Struthof : François Hollande rend hommage aux victimes du nazisme

Devant les plus hauts représentants de la politique européenne, le Président français a rendu un hommage vibrant aux victimes assassinées au Struthof.

François Hollande et les leaders des institutions européennes au Struthof. Digne. Foto: Claude Truong-Ngoc / Eurojournalist(e)

(KL/CTN) – François Hollande est toujours le plus fort lorsqu’il se penche sur des sujets de portée humaniste, comme l’année dernière au Hartmannswillerkopf ou hier, au Struthof. En présence du Président du Conseil Européen Donald Tusk, le Président du Parlement Européen Martin Schulz et le gratin alsacien, le Président français a prononcé un discours très européen. Et très respectueux des victimes.

«L’Europe reste un espoir», a dit François Hollande, en parlant autant des lacunes de l’Europe, des menaces qui pèsent sur le vieux continent, que des accomplissements – en première ligne la paix. Une paix, comme l’a exprimé le Président, toujours fragile.
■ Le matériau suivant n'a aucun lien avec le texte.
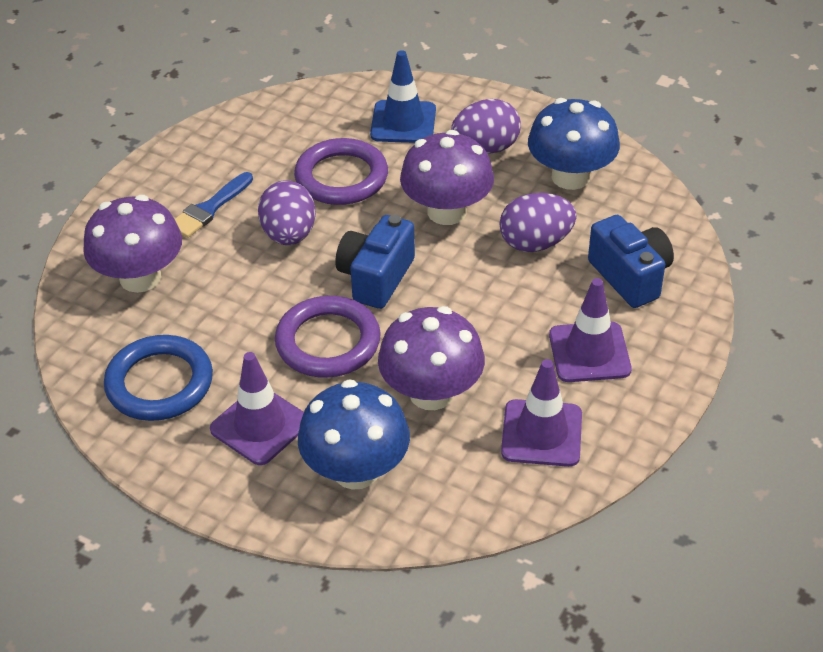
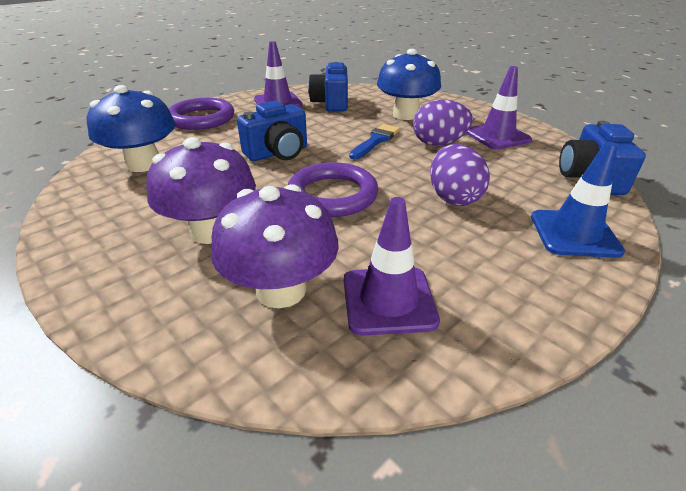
blue camera: [335,215,415,309] [588,215,674,308] = 2 -> [237,101,307,161] [308,62,348,112] [559,121,646,195] = 3
blue ring: [104,335,213,421] = 1 -> none = 0
purple egg: [258,180,316,245] [451,99,521,154] [499,193,577,252] = 3 -> [413,100,473,146] [430,144,490,206] = 2
purple mushroom: [83,195,182,293] [378,306,485,410] [400,130,494,225] = 3 -> [146,137,256,244] [211,184,339,308] = 2

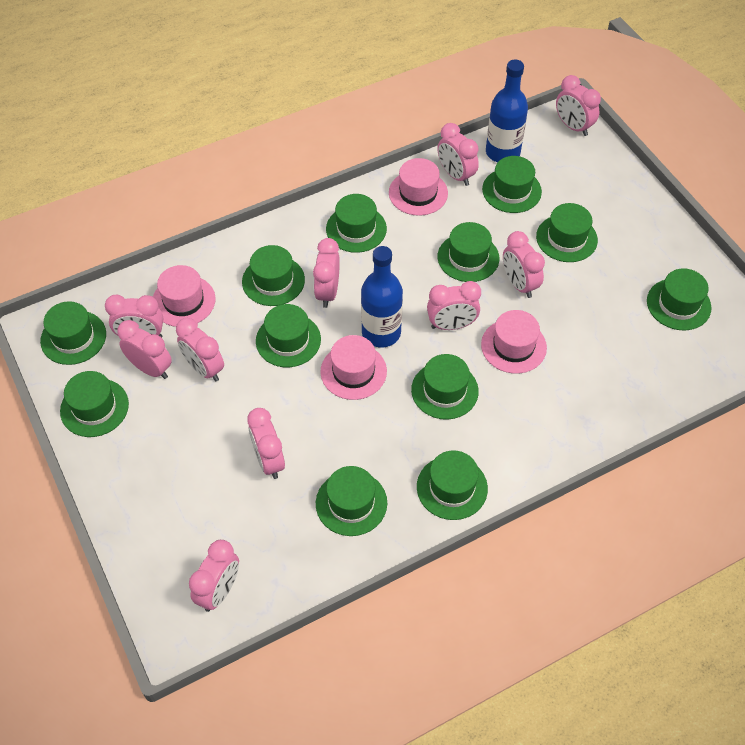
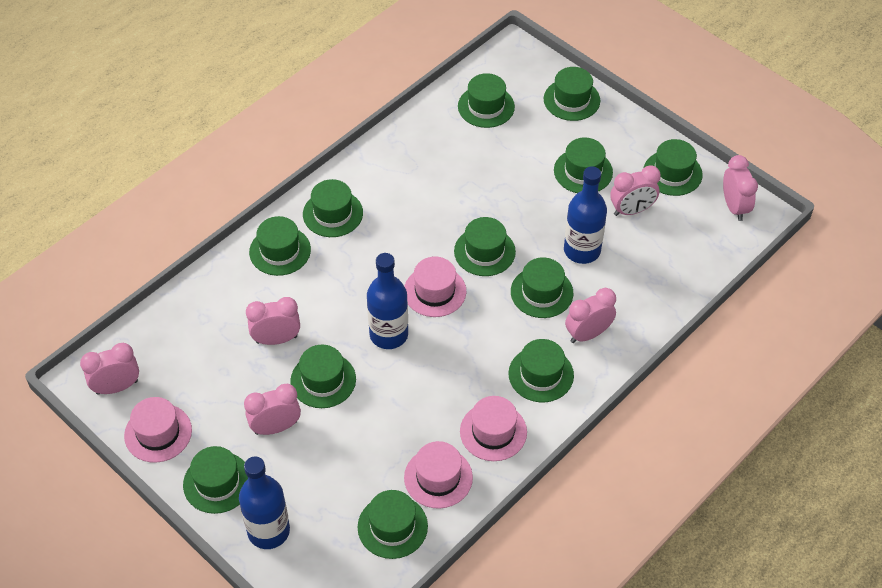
blue bottle: [361,246,403,347] [486,59,528,163] = 2 -> [239,457,290,549] [367,253,408,349] [564,166,607,264] = 3
pink clock: [105,295,163,338] [117,320,172,379] [176,318,224,382] [189,540,239,612] [247,408,285,479] [313,238,340,308] [427,281,481,330] [438,123,479,186] [503,231,545,298] [556,75,601,136] = 10 -> [80,343,139,395] [244,384,301,435] [246,297,300,345] [565,288,616,343] [610,165,661,216] [723,155,758,221] = 6

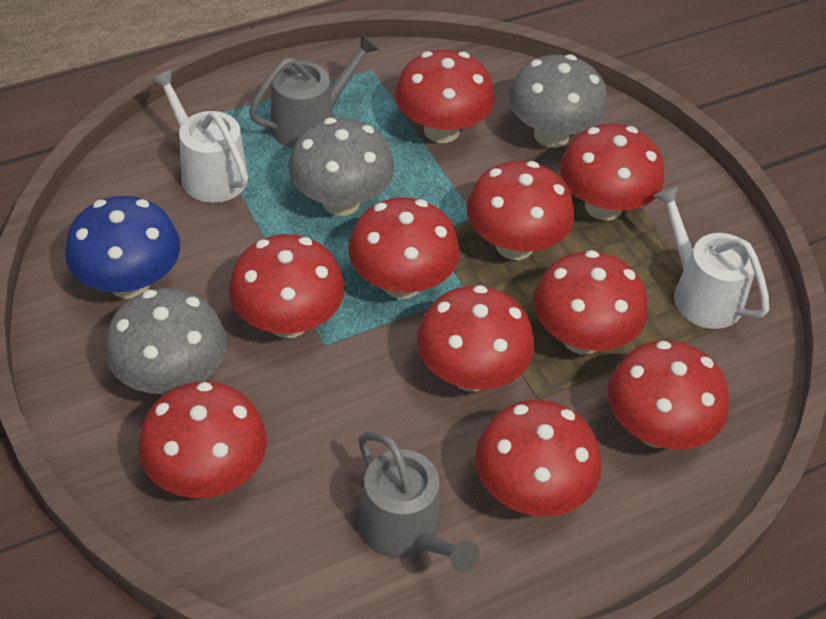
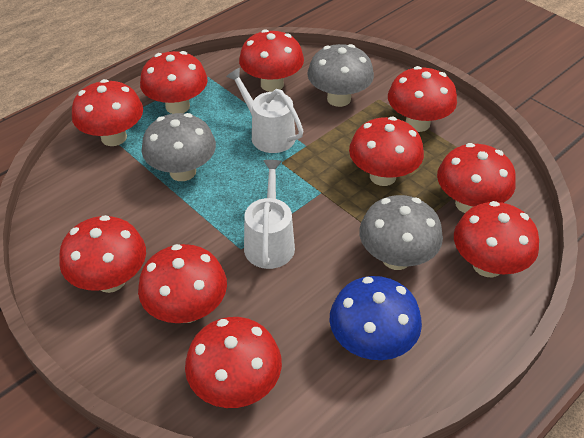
grey watering can: [249,34,379,148] [358,432,479,573] = 2 -> none = 0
Mais si François Hollande a rendu un hommage vibrant aux victimes du nazismes, de la barbarie suprême, il s’est aventuré sur un terrain glissant en évoquant les malheurs des réfugiés qui périssent de nos jours en Méditerannée. Dans cette partie de son discours, Hollande a viré dans le discours du dimanche, en appellant tout le monde à venir à l’aide des réfugiés – tout en omettant d’assumer la responsabilité de l’abandon du programme Mare Nostrum décidé par tout ce beau monde assis dans le public en écoutant avec émotion, comme si cette décision qui avait condamné de milliers de réfugíés avait été prise par des inconnus. Faux – ce sont les responsables de la politique européenne qui sont responsables de la mort en Méditerannée. François Hollande aurait peut être mieux fait de ne pas évoquer cette actualité au Struthof.

Autrement, François Hollande est un excellent orateur et une personne qui sait représenter dignement la France à l’occasion de ce genre de commémoration. Et il avait raison de parler des dangers qui guettent l’Europe aujourd’hui – des dangers qui viennent autant de l’intérieur que de l’extérieur. Sans que la France ou l’Europe n’aient trouvé les bonnes réponses à ces dangers – au contraire, suivant un vieux reflexe du monde politique, l’Europe et la France ont crée et perfectionné des instruments de repression qui, entre les mains de dirigeants totalitaires, pourraient donner lieu à une nouvelle forme de fascisme technologique.

Mais il convient quand même de remercier le Président français pour cette dignité simple qu’il affiche et son émotion vraie, lorsqu’il se rend, accompagné par des enfants descendants de déportés, à la fosse aux cendres – un moment émouvant, simple, authentique et agréablement apolitique. A ces instants, François Hollande devient un président qu’on aime bien. Dommage que le quotidien de la politique française le rattrappera dès aujourd’hui.